49: Wide Sargasso Sea, Jean Rys
This was for book club. I smugly left it late, thinking: Oh it’s a mere slip of a thing, that’ll only take a few hours, but man it is dense. I hadn’t finished by the time of the meeting, and it was an interesting meeting cause there were only three of us, plus two book shop staff to facilitate. The discussion ranged from ‘Why did she have to use Brontë’s characters/story?’ to me thinking it was a brilliant and innovative and daring move. The meeting made me finish it, and made me go back and read the first part again, and made me go and find Jane Eyre and start that. I don’t remember reading Jane Eyre but I thought I did. Anyway, I plan to continue that parallel read over the next few weeks. Except, then I started reading…
50: Fever of Animals, Miles Allinson
I’ve had this book (and Murray Middleton’s When There’s Nowhere Else to Run) on my shelves for months. In my mind they merged somehow. Something to do with animals (title) and animals (cover) and too many Ms in the mix. Am I alone here? Anyway, with the short-listing earlier this week for the Victorian Premier’s Literary Awards, I decided to get Fever off the shelves and have a proper look. What was it about this book that got it onto the list? I finished it last night and, while it at times might be considered fantastically pretentious, I really really liked it. I found it almost always interesting (at times, in the middle section, there is a lot of expository stuff about stuff) but even then I kept reading, it had a Knausgaardian quality to it. And it’s FUNNY. And there was something about the voice; it was different, and FUNNY. There’s not enough funny in literature I don’t think. Everyone is so godammned earnest all the time and it’s boring. But this book was clever and smart. I liked it a lot and I didn’t really expect to. I love it when I read something I wouldn’t usually and it becomes an experience. It’s quite a rare thing, to feel pulled into the reading, rather than the eyes skimming across the surface of the page. I wish him luck for the VPLA, and I can see why he made the list.

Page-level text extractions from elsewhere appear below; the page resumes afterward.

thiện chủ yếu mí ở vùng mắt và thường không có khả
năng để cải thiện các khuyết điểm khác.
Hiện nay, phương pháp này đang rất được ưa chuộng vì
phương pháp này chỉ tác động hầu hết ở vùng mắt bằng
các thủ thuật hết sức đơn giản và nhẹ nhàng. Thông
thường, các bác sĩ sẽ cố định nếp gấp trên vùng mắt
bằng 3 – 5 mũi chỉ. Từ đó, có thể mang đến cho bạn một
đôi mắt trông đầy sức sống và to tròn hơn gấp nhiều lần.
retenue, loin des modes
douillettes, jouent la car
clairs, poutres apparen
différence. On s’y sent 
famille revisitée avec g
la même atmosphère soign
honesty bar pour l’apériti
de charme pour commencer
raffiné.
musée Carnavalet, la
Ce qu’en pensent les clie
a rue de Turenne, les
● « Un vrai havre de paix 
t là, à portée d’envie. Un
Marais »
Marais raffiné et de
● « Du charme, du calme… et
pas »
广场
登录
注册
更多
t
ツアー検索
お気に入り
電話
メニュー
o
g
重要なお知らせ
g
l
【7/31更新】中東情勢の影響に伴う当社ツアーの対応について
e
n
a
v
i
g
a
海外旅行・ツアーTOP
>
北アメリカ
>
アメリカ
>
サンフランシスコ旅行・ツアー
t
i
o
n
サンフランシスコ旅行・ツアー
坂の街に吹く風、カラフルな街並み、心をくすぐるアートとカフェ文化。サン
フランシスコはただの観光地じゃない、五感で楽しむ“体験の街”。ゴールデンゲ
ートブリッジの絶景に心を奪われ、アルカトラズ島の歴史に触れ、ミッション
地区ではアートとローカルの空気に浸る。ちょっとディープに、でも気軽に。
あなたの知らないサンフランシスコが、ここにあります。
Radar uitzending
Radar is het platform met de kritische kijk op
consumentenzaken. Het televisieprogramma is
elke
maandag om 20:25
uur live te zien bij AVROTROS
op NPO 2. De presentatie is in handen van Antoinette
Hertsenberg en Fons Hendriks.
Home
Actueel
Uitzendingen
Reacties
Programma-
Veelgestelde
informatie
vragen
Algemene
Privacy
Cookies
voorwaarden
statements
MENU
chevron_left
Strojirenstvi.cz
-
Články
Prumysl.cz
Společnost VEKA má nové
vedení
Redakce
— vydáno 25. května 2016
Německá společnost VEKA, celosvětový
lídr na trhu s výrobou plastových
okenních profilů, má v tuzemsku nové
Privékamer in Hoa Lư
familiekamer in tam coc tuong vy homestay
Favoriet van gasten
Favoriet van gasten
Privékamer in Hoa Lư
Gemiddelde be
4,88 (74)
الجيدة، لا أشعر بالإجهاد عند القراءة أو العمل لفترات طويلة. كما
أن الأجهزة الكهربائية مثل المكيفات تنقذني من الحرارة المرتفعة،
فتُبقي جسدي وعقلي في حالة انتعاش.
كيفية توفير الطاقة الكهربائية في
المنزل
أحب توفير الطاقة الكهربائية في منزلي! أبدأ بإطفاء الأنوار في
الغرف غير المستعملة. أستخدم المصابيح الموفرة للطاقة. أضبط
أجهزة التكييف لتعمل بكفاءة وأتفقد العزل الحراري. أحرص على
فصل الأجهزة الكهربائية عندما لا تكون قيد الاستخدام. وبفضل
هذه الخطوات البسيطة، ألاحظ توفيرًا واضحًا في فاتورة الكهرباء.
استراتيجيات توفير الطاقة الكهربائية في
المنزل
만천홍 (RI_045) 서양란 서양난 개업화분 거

It made me also go and get AS Patric’s Black Rock White City, which I read earlier this year, and start re-reading that. There was something compelling about the idea of two guys, working at Readings Books, each having a debut novel out in the same year, and each receiving solid critical attention. I really enjoyed Patric’s novel, and am again finding so much pleasure in the unexpectedness of it, the strangeness, the wonderful prose, and the character of Jovan with his tenderness and his damage.
What else will I read? I have a bunch of things of course. I have decided next year I won’t be buying anything new, certainly not anything local, other than one – a friend’s novel that is coming out. But the rest of my reading is going to be by Indian authors or classics set in India. It’s going to be my year of Reading India, because I want to settle and draw inwards and back to my own work, away from the bustle of the literary goings on. I also want to limit social media potterings, become quiet, get my focus. I’ve already started, and will continue over the summer break and into next year. But before I do, I want to read more Ferrante, so I will probably put Jovan to the side and settle back in to Naples tonight.
(I did start Beauty is a Wound. What an opening few pages. What an opening line. It’s fantastic. But it felt like a big commitment, and I have put it off for now.)
(Just realised I already wrote about some of this when I got back from Ubud. Sorry for repeating. Pfft.)